Due to the freezing of overnight credit markets, the Fed intervened in the private market to ensure liquidity in the private commercial repo market. A buyout market is a form of short-term borrowing for traders in government securities. For example, a repo broker will sell government securities to investors. The repo broker will then redeem (hence the term repo) typically within twenty-four to forty-eight hours at a slightly higher price. Whoever sells the repo essentially borrows money to meet cash reserves, and when he redeems the security, he pays a small interest (which is why he is buying it back at a slightly higher rate) so that he can use it. the title as collateral. The person who buys the security essentially lends money to the repo seller and receives their commission when the repo seller buys the security back. The implied interest rate is called the repo rate. When the time came for the repo market to start on September 16, 2019, however, there was a dramatic shortage of liquidity as the interbank market had dried up.

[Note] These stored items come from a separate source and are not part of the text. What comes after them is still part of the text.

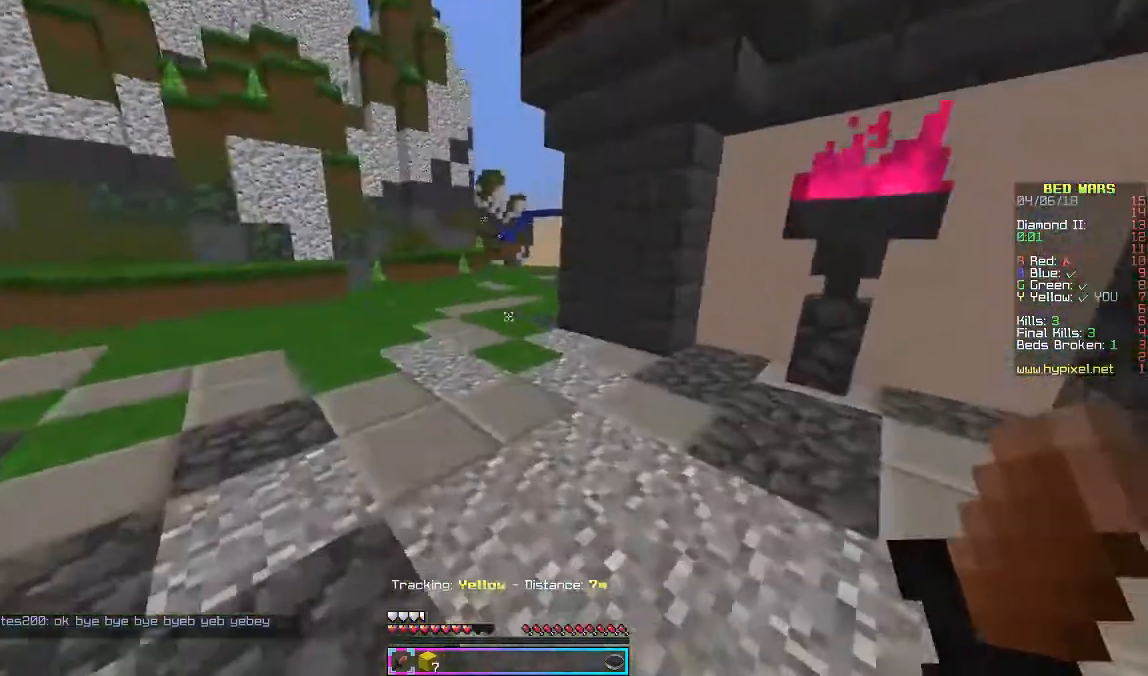
{"keys": ["w"], "mouse": [], "events": [[133, "a", "up"]]}
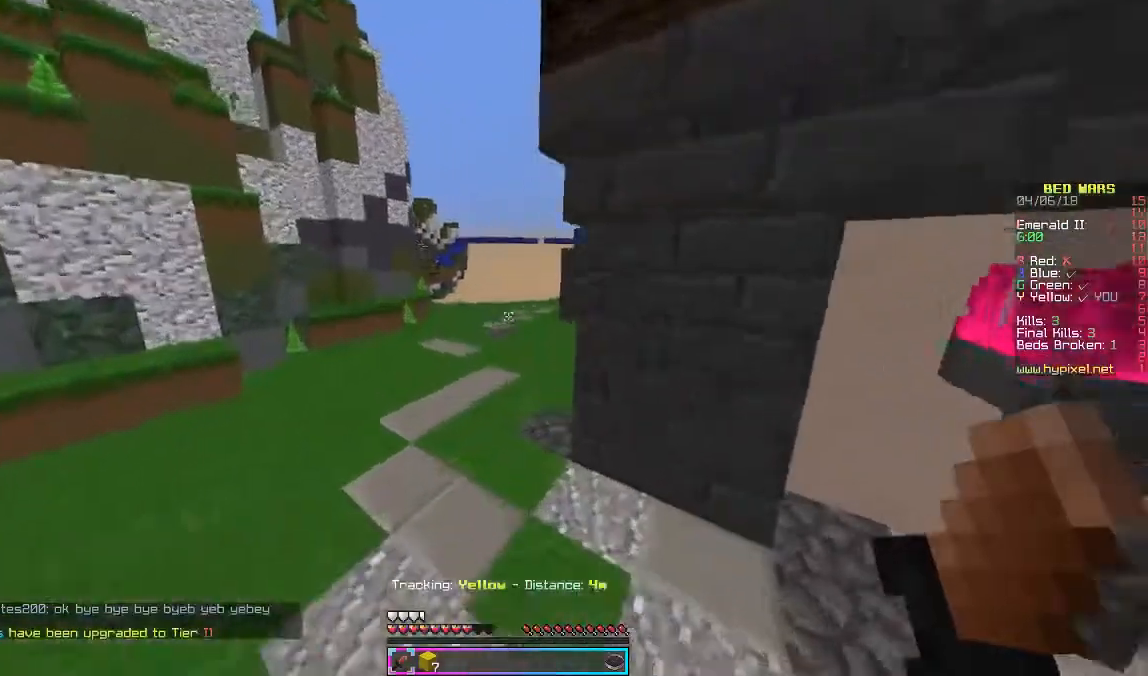
{"keys": ["w"], "mouse": ["left"], "events": [[233, "mouse_left", "down"], [267, "mouse_left", "up"], [467, "mouse_left", "down"]]}
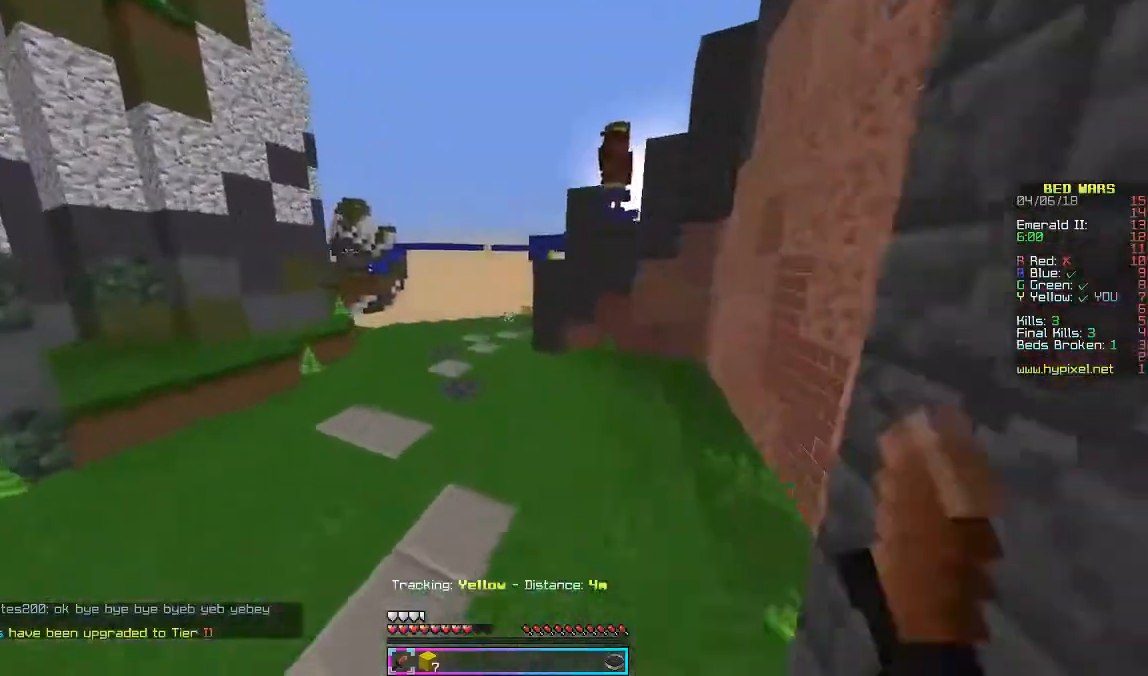
{"keys": ["w"], "mouse": ["left"], "events": [[67, "mouse_left", "up"], [267, "mouse_left", "down"], [367, "mouse_left", "up"], [433, "mouse_left", "down"]]}
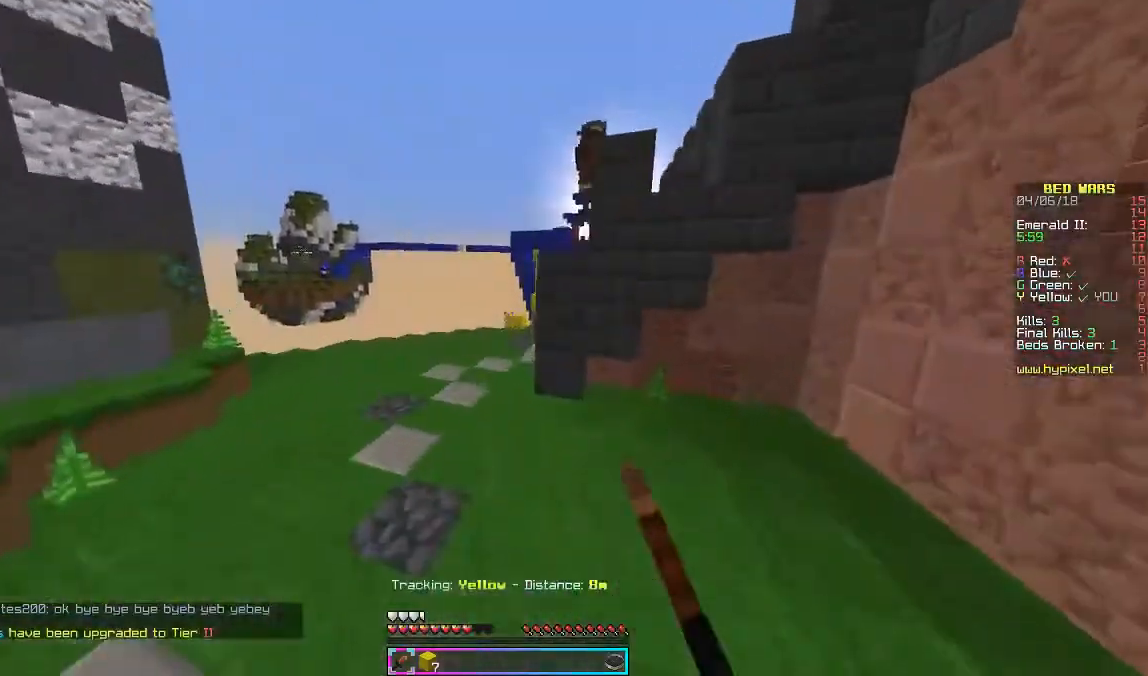
{"keys": ["w"], "mouse": [], "events": [[33, "mouse_left", "up"]]}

Money market funds began to take advantage of the liquidity shortage and imposed interest rates of up to ten percent instead of the normal two percent rate. The banks appealed to the Fed, and after an initial hesitation, the Fed responded forcefully by injecting $ 53 billion in liquidity into the market and an additional $ 75 billion the next day to prevent the credit markets from freezing. This led to a $ 400 billion increase in Fed intervention in four months. Central bankers increasingly believe that quantitative easing or the emergency injection of liquidity to stabilize the repo market is becoming a permanent feature of the international money market.

Since the initial injection of liquidity into the money supply, the Fed’s balance sheet has grown from $ 3.8 trillion in August 2019 to $ 4.2 trillion in 2019. A secondary benefit is that the Fed is earning money. money by adopting this type of behavior and at the end of the US fiscal year, the profits are deposited into the US Treasury.

Faced with the unprecedented financial emergency caused by the Covid-19 virus, the Federal Reserve entered uncharted waters and began buying commercial bonds and paper on the open market. By purchasing these commercial bonds, investment grade Class A bonds and recently lapsed angel investors, the Fed will be entitled to the interest payments these bonds pay, and has opened up a new source of revenue for the Treasury. In 2019 and 2020, the Fed deposited $ 54.9 billion and $ 88.5 billion, respectively, with the US Treasury Department.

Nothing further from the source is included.